PASSAGE SHOWN:
Content starts

The court also said that if the terms and conditions of most mobile apps are read, “you would be surprised as to what all you are consenting to”.

“Even Google maps captures all your data and stores it,” the court said.

The court further said it could not understand what data would be leaked according to the petitioner and since the issue requires consideration, it will be listed on January 25 due to paucity of time on Monday.

The central government also agreed with the court that the issue needs to be analysed.

WhatsApp and Facebook, represented by senior advocates Kapil Sibal and Mukul Rohatgi, told the court that the plea was not maintainable and many of the issues raised in it were without any foundation.

They further told the court that private chat messages between family and friends would remain encrypted and cannot be stored by WhatsApp and this position would not change under the new policy.

The change in policy would only affect the business chats on WhatsApp, they said.

Content ends

EXTRACTED ENTRIES:
Content starts

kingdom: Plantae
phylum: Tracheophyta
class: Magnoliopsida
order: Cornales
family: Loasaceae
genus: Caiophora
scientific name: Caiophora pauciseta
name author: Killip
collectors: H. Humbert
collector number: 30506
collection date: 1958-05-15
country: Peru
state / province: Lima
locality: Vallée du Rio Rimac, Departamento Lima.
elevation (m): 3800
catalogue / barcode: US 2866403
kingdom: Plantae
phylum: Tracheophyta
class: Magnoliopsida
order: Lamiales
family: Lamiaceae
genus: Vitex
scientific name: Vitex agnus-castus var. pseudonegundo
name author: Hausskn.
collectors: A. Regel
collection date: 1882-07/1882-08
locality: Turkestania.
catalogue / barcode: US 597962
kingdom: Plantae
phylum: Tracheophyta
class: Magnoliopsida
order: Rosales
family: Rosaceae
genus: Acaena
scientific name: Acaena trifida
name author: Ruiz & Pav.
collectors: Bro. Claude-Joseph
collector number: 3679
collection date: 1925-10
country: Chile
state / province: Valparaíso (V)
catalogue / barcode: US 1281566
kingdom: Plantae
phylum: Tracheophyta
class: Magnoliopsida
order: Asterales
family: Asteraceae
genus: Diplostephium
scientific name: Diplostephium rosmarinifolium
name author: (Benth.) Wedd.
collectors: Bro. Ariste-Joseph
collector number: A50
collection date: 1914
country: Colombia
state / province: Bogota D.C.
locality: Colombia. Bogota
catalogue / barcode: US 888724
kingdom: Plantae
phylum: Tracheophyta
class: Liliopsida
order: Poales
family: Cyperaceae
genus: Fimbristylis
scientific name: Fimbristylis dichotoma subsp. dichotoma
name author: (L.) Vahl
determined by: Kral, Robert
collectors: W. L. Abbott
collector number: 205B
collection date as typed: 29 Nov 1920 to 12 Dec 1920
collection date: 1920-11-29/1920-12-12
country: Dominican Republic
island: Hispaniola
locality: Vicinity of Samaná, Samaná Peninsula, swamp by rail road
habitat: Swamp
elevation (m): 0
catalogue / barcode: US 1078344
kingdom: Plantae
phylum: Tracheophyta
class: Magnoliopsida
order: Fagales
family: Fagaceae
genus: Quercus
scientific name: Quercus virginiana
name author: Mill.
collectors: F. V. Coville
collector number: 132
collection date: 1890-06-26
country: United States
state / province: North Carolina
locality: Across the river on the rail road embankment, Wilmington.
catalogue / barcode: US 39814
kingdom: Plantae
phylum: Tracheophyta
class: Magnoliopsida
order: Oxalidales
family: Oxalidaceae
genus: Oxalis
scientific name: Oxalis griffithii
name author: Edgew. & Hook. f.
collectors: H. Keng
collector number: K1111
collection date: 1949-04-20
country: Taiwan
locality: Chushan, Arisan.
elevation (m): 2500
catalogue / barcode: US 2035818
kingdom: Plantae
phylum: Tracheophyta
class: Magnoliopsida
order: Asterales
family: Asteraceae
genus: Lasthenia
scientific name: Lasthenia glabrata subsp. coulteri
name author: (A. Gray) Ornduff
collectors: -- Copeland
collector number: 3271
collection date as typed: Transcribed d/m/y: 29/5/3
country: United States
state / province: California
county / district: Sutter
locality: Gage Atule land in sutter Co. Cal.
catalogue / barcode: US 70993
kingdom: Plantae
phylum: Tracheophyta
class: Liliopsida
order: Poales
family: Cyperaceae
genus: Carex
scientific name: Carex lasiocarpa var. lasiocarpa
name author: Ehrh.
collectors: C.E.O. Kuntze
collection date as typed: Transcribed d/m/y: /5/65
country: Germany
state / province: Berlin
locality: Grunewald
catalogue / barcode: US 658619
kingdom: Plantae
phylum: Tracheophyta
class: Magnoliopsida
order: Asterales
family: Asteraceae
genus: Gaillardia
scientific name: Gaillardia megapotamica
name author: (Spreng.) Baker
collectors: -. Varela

Content ends

TASKS AND EXERCISES:
1) Return the passage from "They further told" to "the new policy." in the court report on the WhatsApp privacy policy, copied word for word.
2) Carry the report on the WhatsApp privacy policy hearing forward, starting right after its last sentence.

EXERCISE RESULTS:
1)
They further told the court that private chat messages between family and friends would remain encrypted and cannot be stored by WhatsApp and this position would not change under the new policy.

2)
The petition, by a lawyer, has contended that the updated privacy policy violates users right to privacy under the Constitution.

The plea has claimed that the new privacy policy of WhatsApp allows full access into a user’s online activity without there being any supervision by the government.

Under the new policy, users can either accept it or exit the app, but they cannot opt not to share their data with other Facebook-owned or third party apps.

The lawyer appearing for the petitioner claimed that the option not to agree with the new policy was given to users in European nations, but not in India.